## What you should do
Give back exactly the lines of the data below, starting with the line that has "0: (272, 484, 2.04)" and going on through the line that has "37: (517, 143, 1.44)".

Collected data
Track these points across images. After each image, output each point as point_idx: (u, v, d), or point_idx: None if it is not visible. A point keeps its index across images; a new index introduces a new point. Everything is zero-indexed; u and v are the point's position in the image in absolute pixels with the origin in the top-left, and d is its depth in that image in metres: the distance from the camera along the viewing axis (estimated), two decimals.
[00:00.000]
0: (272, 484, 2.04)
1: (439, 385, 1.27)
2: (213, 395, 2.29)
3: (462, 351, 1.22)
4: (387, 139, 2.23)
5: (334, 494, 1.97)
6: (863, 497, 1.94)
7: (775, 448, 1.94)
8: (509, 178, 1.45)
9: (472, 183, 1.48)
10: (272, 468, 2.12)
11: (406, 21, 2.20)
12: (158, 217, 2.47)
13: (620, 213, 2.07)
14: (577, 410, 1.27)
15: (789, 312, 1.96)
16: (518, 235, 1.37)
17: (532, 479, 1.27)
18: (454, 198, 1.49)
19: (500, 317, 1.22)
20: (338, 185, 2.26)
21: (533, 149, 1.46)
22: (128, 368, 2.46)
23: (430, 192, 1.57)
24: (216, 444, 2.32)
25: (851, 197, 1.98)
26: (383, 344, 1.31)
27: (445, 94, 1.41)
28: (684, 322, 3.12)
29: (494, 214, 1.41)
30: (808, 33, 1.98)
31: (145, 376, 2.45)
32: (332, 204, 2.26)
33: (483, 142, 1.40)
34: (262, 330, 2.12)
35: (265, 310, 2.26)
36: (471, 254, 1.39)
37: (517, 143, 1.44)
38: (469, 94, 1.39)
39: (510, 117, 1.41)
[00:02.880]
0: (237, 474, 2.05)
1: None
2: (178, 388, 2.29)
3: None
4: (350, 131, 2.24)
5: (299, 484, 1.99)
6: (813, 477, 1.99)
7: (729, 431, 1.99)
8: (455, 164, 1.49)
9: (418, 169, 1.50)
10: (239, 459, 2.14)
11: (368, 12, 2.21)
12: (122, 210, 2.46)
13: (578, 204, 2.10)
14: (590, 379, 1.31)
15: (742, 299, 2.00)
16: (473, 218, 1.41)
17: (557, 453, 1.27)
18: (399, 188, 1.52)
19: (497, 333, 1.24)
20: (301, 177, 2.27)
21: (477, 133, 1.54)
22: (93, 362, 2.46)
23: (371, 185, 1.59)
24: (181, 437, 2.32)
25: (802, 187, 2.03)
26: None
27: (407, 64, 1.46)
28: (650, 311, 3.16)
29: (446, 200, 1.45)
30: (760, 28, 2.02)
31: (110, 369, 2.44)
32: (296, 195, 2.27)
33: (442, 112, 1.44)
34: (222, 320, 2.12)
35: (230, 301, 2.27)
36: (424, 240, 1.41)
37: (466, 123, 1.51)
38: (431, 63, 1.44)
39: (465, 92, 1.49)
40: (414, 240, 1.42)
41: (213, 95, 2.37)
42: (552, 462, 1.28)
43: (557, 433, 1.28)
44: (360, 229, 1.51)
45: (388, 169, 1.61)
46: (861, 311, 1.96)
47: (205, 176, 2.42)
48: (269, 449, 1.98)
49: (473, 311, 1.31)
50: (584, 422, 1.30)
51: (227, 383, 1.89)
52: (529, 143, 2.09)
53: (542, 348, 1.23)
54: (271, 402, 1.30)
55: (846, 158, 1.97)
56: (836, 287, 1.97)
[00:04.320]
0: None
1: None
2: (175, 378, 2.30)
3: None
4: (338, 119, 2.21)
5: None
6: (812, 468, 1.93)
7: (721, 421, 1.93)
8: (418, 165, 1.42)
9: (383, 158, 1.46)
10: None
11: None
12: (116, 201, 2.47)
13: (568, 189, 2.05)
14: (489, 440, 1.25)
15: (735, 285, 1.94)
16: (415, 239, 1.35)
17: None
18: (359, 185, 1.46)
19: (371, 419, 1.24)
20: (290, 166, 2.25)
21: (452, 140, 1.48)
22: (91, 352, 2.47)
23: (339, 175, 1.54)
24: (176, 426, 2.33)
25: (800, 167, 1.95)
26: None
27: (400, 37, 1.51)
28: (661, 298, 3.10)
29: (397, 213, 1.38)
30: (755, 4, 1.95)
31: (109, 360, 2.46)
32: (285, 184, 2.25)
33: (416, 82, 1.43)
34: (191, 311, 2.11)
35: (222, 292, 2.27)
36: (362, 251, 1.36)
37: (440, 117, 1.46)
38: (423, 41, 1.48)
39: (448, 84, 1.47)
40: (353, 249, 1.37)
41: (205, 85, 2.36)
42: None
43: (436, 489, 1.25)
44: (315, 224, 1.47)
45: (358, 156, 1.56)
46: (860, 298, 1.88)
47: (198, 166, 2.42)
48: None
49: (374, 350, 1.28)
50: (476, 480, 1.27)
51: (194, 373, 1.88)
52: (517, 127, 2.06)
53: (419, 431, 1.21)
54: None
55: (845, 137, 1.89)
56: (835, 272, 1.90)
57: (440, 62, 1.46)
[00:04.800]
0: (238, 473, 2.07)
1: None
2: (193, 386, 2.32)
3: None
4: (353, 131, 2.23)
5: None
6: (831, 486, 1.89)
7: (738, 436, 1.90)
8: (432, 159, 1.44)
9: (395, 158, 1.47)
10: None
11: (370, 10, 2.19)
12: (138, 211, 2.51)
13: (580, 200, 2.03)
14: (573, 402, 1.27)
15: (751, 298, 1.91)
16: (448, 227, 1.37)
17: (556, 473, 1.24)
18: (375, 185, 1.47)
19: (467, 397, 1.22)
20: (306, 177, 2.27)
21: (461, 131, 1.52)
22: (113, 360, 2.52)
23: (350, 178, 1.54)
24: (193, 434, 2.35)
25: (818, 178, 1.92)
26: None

## Result of the task
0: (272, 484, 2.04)
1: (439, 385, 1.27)
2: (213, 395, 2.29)
3: (462, 351, 1.22)
4: (387, 139, 2.23)
5: (334, 494, 1.97)
6: (863, 497, 1.94)
7: (775, 448, 1.94)
8: (509, 178, 1.45)
9: (472, 183, 1.48)
10: (272, 468, 2.12)
11: (406, 21, 2.20)
12: (158, 217, 2.47)
13: (620, 213, 2.07)
14: (577, 410, 1.27)
15: (789, 312, 1.96)
16: (518, 235, 1.37)
17: (532, 479, 1.27)
18: (454, 198, 1.49)
19: (500, 317, 1.22)
20: (338, 185, 2.26)
21: (533, 149, 1.46)
22: (128, 368, 2.46)
23: (430, 192, 1.57)
24: (216, 444, 2.32)
25: (851, 197, 1.98)
26: (383, 344, 1.31)
27: (445, 94, 1.41)
28: (684, 322, 3.12)
29: (494, 214, 1.41)
30: (808, 33, 1.98)
31: (145, 376, 2.45)
32: (332, 204, 2.26)
33: (483, 142, 1.40)
34: (262, 330, 2.12)
35: (265, 310, 2.26)
36: (471, 254, 1.39)
37: (517, 143, 1.44)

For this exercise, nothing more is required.